## What to produce
Out of all the lines below, count those with the word "family". Give the number only.

Stored data entries
_____

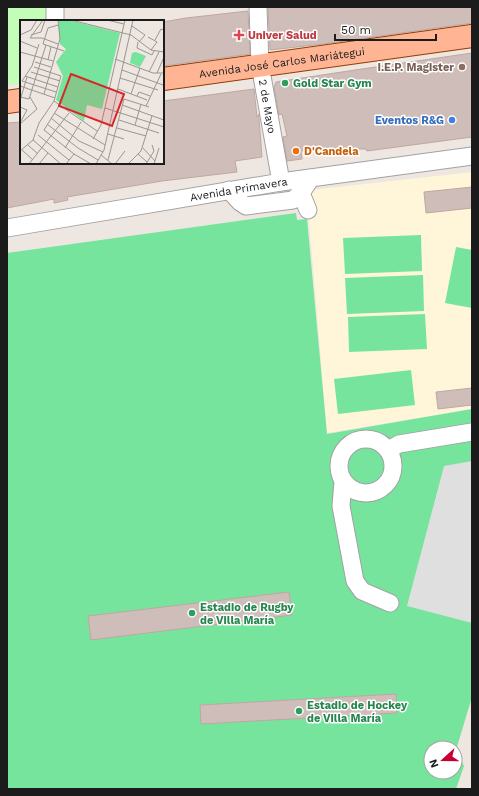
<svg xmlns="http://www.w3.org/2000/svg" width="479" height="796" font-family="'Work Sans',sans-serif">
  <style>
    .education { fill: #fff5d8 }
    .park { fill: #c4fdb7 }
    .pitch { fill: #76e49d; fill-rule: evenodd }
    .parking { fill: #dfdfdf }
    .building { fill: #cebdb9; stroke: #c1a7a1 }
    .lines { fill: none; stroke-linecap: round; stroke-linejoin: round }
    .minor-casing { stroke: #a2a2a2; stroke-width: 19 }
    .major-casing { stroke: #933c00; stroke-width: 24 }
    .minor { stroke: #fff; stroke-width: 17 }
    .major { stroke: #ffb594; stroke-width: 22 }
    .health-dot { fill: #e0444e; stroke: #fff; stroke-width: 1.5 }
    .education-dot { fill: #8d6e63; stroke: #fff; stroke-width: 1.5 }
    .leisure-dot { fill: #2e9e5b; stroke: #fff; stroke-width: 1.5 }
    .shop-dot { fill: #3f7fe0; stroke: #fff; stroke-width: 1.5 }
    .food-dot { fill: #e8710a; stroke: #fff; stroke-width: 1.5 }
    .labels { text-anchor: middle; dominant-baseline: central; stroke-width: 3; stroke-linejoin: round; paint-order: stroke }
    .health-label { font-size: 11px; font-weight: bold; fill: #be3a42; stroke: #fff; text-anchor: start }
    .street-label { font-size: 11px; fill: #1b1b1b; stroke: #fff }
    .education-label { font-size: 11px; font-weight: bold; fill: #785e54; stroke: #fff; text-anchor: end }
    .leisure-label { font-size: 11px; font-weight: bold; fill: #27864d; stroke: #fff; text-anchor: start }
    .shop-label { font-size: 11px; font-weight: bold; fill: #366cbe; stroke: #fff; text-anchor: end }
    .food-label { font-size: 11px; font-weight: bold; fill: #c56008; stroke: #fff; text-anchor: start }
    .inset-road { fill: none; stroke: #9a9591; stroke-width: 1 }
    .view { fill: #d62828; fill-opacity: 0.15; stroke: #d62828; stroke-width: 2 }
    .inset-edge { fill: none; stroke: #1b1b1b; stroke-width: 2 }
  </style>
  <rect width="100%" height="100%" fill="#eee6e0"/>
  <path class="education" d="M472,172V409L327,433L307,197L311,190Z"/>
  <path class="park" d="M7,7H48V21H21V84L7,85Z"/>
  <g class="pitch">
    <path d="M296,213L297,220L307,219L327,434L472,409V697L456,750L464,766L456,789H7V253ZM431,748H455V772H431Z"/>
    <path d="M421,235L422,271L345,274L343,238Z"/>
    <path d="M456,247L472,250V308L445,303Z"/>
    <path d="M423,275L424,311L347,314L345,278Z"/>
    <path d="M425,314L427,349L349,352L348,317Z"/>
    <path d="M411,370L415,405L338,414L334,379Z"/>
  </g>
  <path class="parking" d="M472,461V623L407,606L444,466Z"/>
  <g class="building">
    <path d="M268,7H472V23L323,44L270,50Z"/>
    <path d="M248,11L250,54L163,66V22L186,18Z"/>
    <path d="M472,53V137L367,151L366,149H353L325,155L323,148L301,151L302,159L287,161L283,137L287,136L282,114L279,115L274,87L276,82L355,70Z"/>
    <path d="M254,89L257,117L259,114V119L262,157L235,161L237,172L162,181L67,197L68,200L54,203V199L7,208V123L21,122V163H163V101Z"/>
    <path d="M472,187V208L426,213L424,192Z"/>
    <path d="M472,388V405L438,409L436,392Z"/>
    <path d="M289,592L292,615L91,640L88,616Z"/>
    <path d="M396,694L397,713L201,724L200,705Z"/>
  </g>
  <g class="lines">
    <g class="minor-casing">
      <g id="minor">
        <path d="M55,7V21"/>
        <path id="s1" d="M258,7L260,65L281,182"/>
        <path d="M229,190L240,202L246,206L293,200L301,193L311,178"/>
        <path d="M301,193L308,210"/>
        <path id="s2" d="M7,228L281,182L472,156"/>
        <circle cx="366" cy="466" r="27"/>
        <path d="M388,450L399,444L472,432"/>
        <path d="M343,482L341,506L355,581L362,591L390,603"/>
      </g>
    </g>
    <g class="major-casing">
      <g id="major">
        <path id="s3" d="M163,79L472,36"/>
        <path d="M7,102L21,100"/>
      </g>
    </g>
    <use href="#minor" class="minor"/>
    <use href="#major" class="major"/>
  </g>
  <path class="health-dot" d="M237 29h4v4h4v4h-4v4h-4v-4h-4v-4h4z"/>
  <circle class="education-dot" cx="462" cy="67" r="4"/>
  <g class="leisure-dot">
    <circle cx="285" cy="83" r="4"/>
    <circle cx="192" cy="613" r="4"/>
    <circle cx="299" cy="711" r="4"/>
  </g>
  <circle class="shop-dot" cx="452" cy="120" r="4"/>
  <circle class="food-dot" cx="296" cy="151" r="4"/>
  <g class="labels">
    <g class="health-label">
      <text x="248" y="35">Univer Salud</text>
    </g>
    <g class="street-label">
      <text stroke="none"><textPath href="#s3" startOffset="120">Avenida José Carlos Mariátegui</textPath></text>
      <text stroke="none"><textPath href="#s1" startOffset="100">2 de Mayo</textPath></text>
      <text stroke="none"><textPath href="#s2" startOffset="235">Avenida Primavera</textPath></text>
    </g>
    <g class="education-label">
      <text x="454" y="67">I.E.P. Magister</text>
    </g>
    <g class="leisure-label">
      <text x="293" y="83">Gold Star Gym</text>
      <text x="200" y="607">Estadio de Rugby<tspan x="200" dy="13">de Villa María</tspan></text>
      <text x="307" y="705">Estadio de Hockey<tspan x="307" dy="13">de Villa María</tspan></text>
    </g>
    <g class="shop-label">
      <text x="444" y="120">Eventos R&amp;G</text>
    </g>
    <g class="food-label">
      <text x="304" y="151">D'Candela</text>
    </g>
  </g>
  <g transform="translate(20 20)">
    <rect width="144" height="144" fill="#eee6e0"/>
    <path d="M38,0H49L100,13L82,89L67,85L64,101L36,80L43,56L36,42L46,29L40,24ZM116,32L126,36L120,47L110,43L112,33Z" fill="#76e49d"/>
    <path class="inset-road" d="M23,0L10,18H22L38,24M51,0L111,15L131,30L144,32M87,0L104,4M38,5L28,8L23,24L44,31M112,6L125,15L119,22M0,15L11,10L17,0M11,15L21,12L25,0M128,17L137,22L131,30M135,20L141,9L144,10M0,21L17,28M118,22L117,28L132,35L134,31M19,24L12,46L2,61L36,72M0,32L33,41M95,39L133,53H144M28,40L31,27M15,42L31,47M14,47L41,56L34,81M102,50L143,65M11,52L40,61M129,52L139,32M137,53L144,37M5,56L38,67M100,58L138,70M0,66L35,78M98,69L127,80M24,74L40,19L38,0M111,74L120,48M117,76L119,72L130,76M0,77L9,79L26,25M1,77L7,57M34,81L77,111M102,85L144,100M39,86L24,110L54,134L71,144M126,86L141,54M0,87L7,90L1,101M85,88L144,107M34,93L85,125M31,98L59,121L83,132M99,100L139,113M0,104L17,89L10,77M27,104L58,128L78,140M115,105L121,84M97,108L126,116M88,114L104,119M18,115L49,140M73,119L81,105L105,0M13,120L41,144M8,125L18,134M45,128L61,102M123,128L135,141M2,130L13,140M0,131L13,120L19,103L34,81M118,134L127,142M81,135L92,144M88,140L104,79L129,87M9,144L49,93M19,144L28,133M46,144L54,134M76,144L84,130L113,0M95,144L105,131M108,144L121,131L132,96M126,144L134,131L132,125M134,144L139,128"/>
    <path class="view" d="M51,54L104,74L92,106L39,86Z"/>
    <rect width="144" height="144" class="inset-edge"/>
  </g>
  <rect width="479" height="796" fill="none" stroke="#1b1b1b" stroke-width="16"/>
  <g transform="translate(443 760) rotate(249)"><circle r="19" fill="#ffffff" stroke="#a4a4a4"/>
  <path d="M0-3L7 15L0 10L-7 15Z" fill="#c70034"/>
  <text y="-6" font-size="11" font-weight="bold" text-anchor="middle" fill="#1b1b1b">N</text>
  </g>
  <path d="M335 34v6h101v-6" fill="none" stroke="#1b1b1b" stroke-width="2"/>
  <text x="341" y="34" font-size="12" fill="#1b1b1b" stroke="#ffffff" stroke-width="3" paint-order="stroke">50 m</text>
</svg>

_____

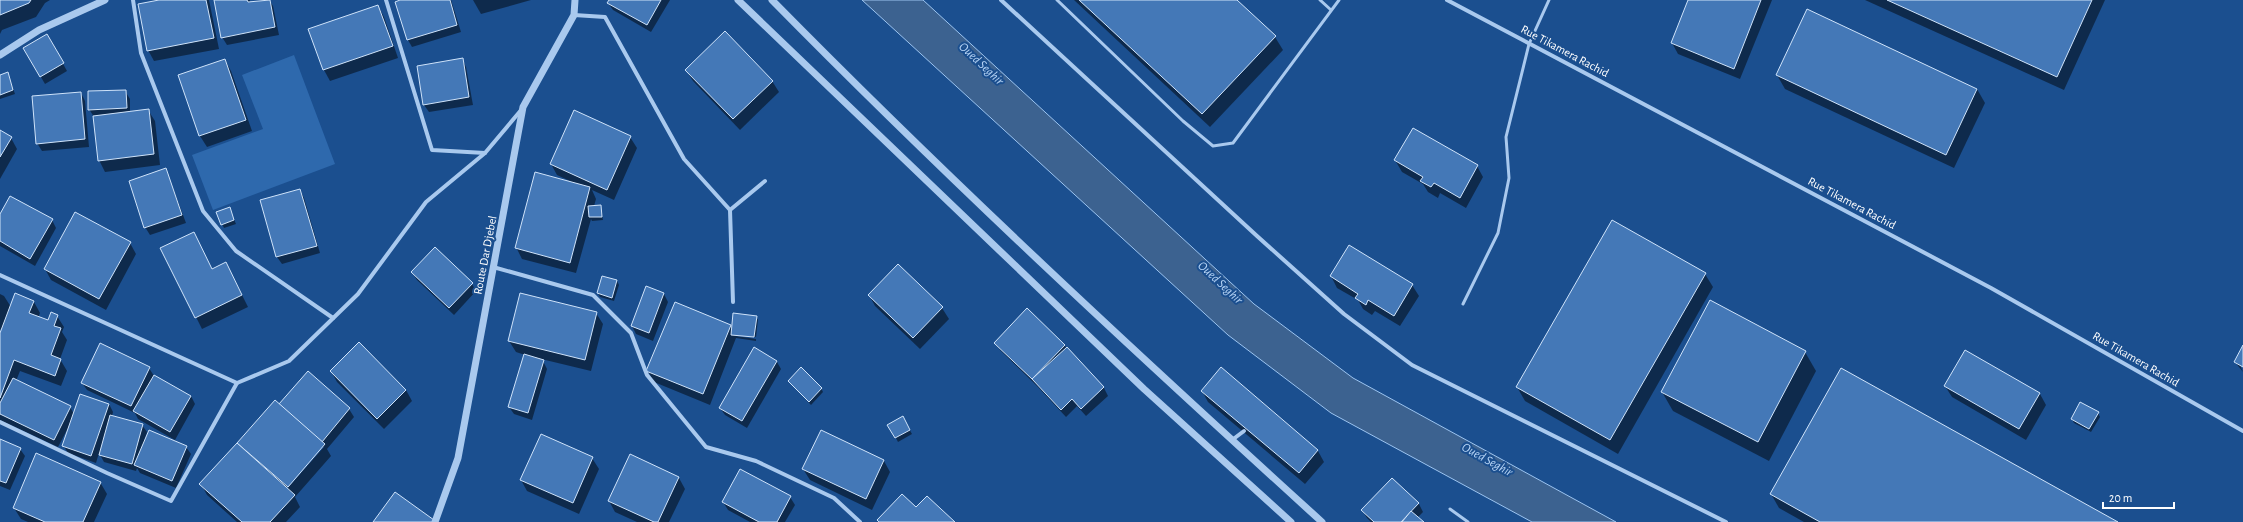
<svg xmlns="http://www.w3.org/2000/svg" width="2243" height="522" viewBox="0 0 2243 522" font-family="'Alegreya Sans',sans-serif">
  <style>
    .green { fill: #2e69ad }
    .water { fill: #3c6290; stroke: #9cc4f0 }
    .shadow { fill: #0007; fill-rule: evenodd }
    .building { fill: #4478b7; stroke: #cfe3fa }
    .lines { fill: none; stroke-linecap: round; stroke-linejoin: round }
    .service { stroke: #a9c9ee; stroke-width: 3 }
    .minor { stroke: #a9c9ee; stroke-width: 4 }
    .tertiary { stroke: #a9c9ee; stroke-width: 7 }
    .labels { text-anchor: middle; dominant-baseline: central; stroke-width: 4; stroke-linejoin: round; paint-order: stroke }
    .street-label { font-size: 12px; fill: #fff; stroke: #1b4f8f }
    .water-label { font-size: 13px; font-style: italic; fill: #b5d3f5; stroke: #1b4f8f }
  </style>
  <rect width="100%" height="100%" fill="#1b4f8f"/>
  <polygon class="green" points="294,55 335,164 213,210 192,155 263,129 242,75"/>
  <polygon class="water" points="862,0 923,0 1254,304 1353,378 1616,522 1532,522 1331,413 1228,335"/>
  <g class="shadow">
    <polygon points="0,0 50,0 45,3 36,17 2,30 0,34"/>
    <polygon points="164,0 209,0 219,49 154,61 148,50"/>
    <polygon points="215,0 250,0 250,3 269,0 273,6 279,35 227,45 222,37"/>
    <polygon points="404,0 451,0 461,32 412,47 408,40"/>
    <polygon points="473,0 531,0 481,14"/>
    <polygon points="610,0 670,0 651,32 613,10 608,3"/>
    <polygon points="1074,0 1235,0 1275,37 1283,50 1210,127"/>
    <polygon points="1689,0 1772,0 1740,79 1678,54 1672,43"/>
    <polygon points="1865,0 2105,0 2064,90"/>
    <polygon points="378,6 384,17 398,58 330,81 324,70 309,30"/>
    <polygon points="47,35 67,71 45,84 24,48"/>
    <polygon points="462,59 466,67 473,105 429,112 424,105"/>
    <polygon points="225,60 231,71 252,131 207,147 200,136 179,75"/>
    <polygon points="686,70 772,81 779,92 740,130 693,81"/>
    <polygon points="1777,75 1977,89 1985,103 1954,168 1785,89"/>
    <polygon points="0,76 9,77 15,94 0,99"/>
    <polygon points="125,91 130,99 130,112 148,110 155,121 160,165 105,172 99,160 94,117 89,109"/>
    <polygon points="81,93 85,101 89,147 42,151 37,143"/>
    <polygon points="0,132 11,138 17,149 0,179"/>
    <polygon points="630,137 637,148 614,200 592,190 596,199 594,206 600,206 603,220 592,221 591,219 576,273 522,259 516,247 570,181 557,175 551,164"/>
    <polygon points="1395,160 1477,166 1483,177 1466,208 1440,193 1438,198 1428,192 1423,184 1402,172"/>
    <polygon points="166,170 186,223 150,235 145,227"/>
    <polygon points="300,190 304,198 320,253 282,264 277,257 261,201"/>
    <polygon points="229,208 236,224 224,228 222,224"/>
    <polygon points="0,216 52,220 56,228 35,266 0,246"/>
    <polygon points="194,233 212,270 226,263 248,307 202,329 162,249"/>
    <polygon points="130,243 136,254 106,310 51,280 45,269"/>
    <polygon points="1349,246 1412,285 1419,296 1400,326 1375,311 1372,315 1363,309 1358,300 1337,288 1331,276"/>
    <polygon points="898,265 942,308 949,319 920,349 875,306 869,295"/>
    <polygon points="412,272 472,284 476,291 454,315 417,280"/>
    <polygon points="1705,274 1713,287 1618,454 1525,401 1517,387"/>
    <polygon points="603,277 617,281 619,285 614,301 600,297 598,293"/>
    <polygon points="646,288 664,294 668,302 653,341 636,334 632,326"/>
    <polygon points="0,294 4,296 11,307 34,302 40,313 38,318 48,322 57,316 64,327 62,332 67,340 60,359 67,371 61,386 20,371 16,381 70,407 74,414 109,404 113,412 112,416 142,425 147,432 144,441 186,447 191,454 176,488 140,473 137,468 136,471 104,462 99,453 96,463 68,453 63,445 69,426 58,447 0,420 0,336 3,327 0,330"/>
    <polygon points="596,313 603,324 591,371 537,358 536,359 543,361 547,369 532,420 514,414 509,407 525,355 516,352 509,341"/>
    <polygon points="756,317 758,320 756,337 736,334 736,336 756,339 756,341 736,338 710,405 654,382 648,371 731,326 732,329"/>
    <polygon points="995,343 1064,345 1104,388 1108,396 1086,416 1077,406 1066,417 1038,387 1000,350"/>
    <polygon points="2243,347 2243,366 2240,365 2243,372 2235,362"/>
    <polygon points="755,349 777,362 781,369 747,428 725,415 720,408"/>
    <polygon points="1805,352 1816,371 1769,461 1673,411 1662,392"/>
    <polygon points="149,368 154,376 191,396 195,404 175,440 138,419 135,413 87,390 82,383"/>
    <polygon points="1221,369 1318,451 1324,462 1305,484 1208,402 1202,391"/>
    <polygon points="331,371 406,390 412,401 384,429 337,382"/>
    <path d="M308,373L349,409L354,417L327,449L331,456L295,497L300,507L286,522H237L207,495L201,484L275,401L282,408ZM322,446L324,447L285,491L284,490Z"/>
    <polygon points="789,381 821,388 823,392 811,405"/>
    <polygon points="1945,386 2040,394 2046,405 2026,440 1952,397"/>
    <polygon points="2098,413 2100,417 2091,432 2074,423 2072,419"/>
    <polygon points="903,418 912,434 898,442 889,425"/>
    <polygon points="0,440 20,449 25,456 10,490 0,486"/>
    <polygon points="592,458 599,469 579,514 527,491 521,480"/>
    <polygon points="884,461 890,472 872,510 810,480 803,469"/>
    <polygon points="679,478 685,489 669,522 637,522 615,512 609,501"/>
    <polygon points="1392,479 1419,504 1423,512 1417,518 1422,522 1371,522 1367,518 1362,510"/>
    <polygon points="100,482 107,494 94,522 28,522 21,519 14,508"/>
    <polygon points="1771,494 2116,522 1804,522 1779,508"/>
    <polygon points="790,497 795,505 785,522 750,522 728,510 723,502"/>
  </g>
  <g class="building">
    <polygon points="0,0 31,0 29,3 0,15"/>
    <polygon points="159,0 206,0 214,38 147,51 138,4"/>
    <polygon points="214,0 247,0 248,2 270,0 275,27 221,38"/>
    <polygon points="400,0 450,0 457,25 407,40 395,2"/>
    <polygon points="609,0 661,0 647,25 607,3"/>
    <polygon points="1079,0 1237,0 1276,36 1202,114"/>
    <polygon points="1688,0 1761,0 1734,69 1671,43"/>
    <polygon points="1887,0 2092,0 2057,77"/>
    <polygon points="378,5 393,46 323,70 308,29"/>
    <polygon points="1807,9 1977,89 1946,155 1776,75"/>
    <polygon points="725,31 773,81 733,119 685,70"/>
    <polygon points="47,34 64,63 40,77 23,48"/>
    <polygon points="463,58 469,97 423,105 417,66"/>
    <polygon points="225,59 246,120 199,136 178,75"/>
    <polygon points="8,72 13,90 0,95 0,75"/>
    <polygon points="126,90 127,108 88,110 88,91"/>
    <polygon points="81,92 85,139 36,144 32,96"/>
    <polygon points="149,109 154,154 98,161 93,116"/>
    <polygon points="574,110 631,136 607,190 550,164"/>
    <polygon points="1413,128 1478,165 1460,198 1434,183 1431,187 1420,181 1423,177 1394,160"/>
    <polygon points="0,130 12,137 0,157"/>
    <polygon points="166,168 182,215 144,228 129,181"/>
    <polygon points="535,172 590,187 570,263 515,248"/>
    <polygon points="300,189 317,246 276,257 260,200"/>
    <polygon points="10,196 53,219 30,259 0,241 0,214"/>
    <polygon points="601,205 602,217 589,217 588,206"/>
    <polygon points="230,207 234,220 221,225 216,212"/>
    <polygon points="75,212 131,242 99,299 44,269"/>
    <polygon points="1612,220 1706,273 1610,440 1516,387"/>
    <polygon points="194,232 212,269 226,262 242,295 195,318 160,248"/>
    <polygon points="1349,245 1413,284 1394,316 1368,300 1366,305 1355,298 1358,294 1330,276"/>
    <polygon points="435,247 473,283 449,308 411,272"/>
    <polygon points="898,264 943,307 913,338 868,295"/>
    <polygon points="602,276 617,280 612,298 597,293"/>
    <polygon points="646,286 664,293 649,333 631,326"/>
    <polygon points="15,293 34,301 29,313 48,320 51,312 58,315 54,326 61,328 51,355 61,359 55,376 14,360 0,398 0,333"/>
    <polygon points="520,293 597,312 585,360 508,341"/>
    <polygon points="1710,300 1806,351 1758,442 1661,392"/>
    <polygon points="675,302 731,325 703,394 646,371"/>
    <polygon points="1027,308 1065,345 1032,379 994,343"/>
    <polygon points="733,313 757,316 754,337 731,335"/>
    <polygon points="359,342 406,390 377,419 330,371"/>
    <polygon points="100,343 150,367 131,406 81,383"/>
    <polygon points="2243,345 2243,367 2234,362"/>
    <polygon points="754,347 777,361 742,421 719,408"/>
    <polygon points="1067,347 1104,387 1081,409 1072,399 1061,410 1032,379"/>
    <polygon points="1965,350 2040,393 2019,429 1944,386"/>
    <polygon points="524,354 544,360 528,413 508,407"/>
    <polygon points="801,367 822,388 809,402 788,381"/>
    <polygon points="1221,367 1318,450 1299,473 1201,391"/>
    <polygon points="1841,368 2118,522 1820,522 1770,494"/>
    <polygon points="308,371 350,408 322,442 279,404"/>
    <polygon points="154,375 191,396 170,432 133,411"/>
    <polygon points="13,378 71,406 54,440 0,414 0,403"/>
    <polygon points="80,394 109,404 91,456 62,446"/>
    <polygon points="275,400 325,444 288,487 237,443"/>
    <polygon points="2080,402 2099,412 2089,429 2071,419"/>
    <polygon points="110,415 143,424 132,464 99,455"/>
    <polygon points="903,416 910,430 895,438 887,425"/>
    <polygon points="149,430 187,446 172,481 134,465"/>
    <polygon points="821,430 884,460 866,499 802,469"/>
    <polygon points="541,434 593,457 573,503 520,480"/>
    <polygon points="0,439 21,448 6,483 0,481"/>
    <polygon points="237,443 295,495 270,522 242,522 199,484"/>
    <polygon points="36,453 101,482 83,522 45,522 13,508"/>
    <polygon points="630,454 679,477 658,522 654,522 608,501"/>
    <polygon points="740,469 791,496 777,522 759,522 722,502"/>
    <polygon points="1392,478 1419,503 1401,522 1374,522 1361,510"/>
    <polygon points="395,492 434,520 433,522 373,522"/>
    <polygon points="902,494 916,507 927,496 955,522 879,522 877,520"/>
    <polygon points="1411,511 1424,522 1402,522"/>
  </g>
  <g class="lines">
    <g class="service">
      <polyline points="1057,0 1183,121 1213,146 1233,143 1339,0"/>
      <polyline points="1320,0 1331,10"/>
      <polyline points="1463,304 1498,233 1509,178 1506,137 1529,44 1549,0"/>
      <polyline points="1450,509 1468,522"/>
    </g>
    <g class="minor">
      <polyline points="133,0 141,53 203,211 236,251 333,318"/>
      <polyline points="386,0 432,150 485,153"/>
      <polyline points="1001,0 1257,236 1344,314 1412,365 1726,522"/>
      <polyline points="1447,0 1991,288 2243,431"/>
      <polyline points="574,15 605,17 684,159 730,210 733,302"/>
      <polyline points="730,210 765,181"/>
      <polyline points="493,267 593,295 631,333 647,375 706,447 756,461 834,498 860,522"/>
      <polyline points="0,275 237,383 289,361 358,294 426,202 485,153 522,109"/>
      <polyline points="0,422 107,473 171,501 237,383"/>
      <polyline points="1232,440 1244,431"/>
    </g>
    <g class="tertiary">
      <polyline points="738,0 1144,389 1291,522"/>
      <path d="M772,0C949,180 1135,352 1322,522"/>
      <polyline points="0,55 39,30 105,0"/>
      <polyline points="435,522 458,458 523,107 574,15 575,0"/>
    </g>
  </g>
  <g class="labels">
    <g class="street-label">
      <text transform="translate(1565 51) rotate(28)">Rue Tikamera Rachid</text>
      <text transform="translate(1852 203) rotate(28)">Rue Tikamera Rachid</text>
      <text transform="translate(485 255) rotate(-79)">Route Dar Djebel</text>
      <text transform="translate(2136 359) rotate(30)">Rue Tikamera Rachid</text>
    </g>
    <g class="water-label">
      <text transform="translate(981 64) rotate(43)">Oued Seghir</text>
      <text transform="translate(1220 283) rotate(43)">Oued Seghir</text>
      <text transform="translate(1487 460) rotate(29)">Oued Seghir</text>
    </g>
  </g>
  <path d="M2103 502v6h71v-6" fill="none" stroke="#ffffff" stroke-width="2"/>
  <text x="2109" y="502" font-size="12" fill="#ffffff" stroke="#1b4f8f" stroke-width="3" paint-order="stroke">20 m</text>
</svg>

_____

## Response
2